One resident who attended in 1969 was Wendy Wood, who at the time said it was “the best” she could remember – although she did acknowledge a new trend in alcohol consumption that year.

‘The one thing they have lost in the way of tradition is that they start drinking at 11pm and by midnight they are past enjoying themselves,” she said.

That trend was bolstered by the rise of the neighbourhood off-licence and supermarkets that made alcohol readily available and established the “carry oot”.

Stocking up the cupboards with alcohol for the festive period is a tradition, of course, many of us still follow today. The fear of a dry New Year jolts Hogmanay party-goers into acquiring copious amounts of alcohol to last the season. In the past, the public faced a significant festive retail shutdown, so the queues of people that assembled outside off- licences and grocers could be justified.

On New Year’s Eve 1965, as pictured here, price cuts to alcohol sent drink sales soaring in Edinburgh. With fierce competition between small licensed grocers and supermarkets, shoppers were buying up all the cheap booze they could.
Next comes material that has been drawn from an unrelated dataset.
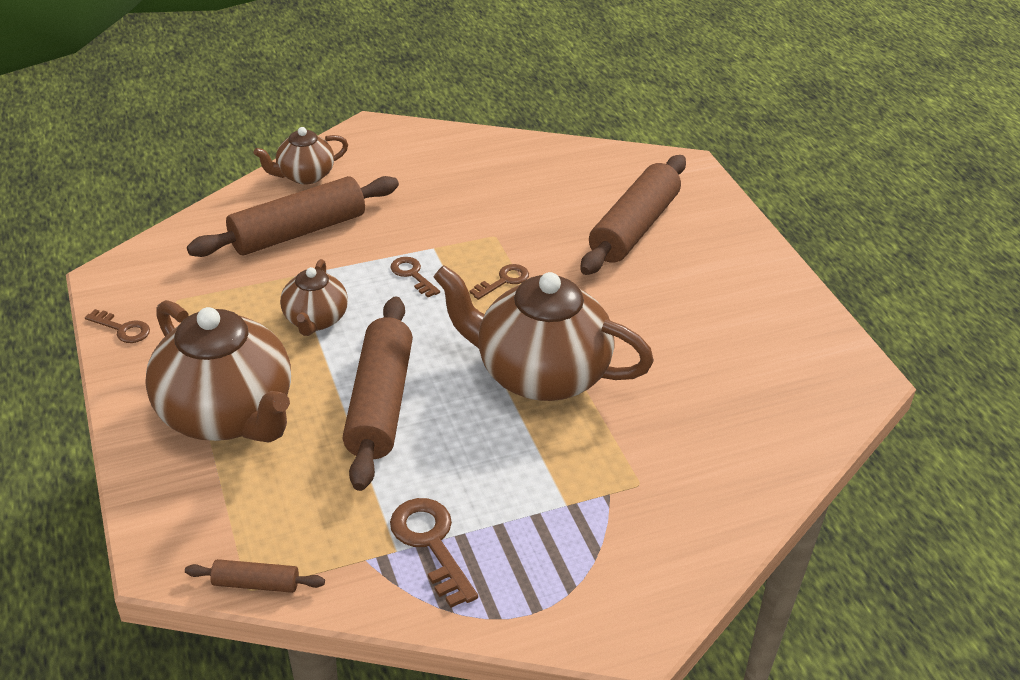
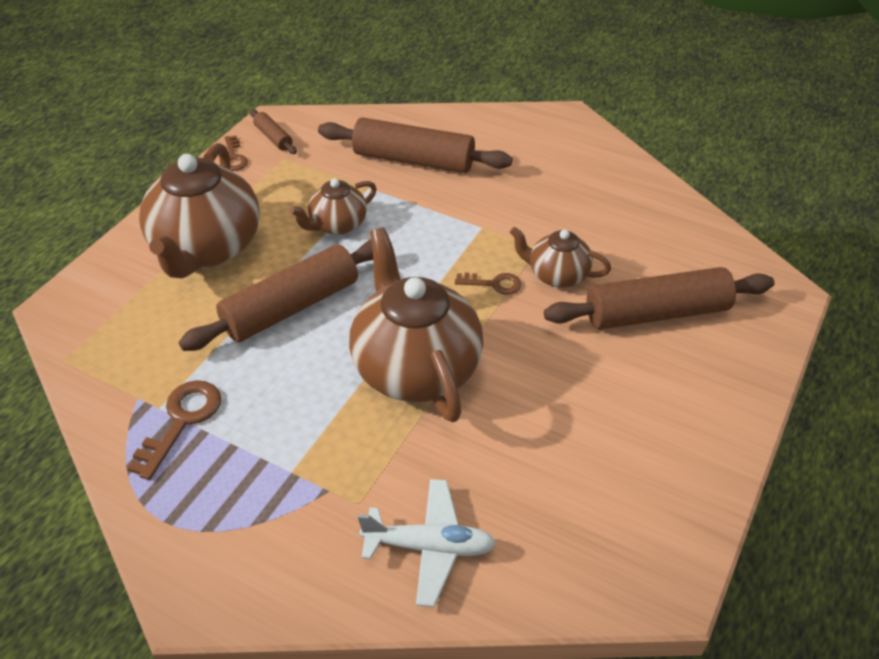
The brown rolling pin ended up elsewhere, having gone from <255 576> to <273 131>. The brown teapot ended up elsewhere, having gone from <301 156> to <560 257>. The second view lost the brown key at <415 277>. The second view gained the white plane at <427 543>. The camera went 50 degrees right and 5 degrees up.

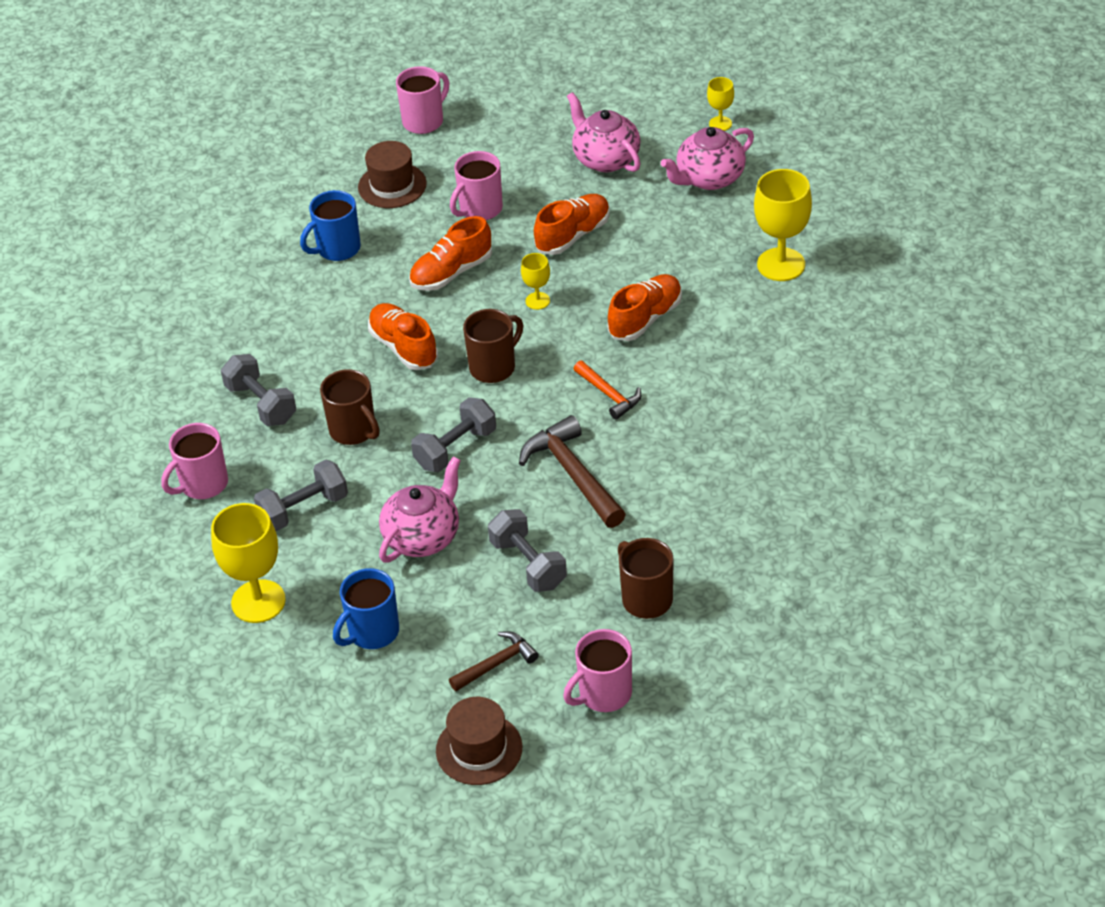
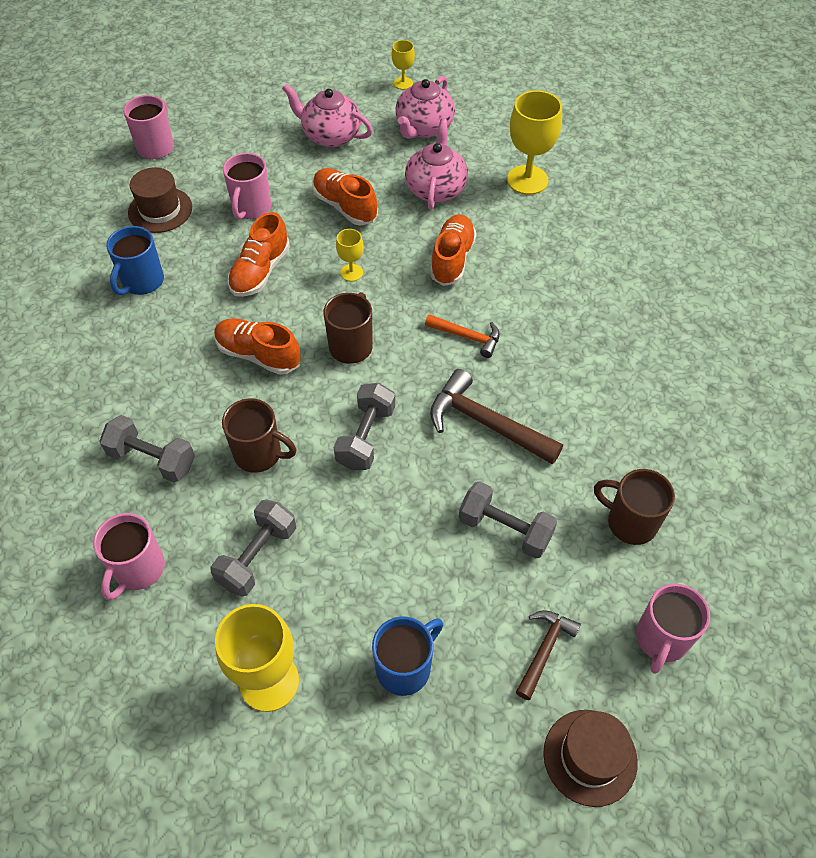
The blue mug at <366 608> ended up facing another way, 150 degrees counterclockwise from before. The pink teapot ended up elsewhere, having gone from <420 510> to <436 164>. The orange shoe at <572 224> ended up facing another way, 60 degrees counterclockwise from before. The camera went 30 degrees left and 10 degrees up.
The shops began selling drink to the public at wholesale prices, which enabled one store to increase the value of its liquor turnover from £25 a week to a staggering £4000 a day. Continued demand for alcohol into the next decade set new record sales. During the 1971 festive period, one off- licence recorded a 500 per cent increase in liquor sales on the year before.

The top sellers of the time were whisky and beer. Shop keepers also noticed an increase in demand for gin, vodka and other spirits, as well as wine. By 1978, the popularity of imported wine and Champagne meant that wine merchants were targets for last-minute shoppers eager to add a bit bubbly to their New Year celebrations.